Air New Zealand/Ansett and Qantas have warned the Canberra Government that an Australian Tax Office (ATO) plan to slash depreciation rates on new aircraft would force them to consider offshore ownership and other alternatives. The warning comes as both airlines are preparing for major fleet upgrades.

The ATO wants to extend the life of new commercial aircraft for depreciation purposes from eight to 20 years - a move industry sources say may shift the balance against ageing aircraft replacement decisions in favour of life extension programmes, and force carriers into offshore leasing options at the expense of capital investment plans. The plan would affect all commercial and business aircraft.
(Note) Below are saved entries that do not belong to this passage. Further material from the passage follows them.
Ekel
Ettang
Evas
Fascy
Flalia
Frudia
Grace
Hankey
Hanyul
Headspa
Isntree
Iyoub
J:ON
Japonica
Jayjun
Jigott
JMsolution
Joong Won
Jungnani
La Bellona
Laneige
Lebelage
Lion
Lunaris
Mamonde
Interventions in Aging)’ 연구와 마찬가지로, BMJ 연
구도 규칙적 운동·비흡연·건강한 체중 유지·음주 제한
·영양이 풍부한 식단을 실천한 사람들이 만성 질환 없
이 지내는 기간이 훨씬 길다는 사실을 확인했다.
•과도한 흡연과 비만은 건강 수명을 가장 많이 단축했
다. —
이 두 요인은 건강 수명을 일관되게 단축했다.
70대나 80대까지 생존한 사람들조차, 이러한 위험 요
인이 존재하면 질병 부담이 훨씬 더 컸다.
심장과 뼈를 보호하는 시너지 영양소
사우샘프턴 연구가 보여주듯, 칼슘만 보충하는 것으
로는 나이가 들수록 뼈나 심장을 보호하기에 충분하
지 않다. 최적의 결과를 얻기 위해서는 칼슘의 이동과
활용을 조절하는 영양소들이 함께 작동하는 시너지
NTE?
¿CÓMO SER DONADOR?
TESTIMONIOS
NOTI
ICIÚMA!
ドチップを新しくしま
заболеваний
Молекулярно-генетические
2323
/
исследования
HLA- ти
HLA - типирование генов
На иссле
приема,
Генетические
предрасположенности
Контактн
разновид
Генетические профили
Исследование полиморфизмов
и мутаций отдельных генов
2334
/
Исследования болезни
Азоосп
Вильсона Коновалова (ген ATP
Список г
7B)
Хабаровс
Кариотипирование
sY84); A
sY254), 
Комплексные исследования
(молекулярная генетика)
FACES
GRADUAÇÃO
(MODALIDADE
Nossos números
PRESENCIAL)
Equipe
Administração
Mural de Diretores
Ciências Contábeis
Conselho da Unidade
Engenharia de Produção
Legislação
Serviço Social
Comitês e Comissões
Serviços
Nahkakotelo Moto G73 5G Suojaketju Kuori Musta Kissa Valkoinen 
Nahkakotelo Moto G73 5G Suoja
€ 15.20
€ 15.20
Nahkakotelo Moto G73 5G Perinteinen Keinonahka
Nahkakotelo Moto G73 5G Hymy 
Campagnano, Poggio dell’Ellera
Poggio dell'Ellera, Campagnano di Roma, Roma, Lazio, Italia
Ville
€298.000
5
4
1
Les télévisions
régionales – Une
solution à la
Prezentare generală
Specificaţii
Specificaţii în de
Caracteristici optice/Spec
One financial analyst says the proposed changes could cost Qantas A$1.4 billion ($720 million) over the next decade, based on the carrier's planned A$10 billion, 31-aircraft fleet upgrade.

The changes would not affect depreciation rates on existing aircraft, but could determine what mix of ownership and leasing an airline chooses.

Ansett says the cost impact would depend on the final details of its fleet upgrade, now on hold pending funding decisions involving Qantas' and Singapore Airlines' bids for part ownership.

"Obviously it's an unwelcome disincentive to owning assets in Australia," says Ansett. "It's a bit premature for us to go into detail as to what options we might look at as an alternative to owning aircraft, because we're still in dialogue with the ATO to let them know our views on the matter and what the impact would be. But it would be such a big impact that you would have to look at alternatives to ownership in Australia."

Qantas has warned Australian treasurer Peter Costello that the changes would put it at a competitive disadvantage.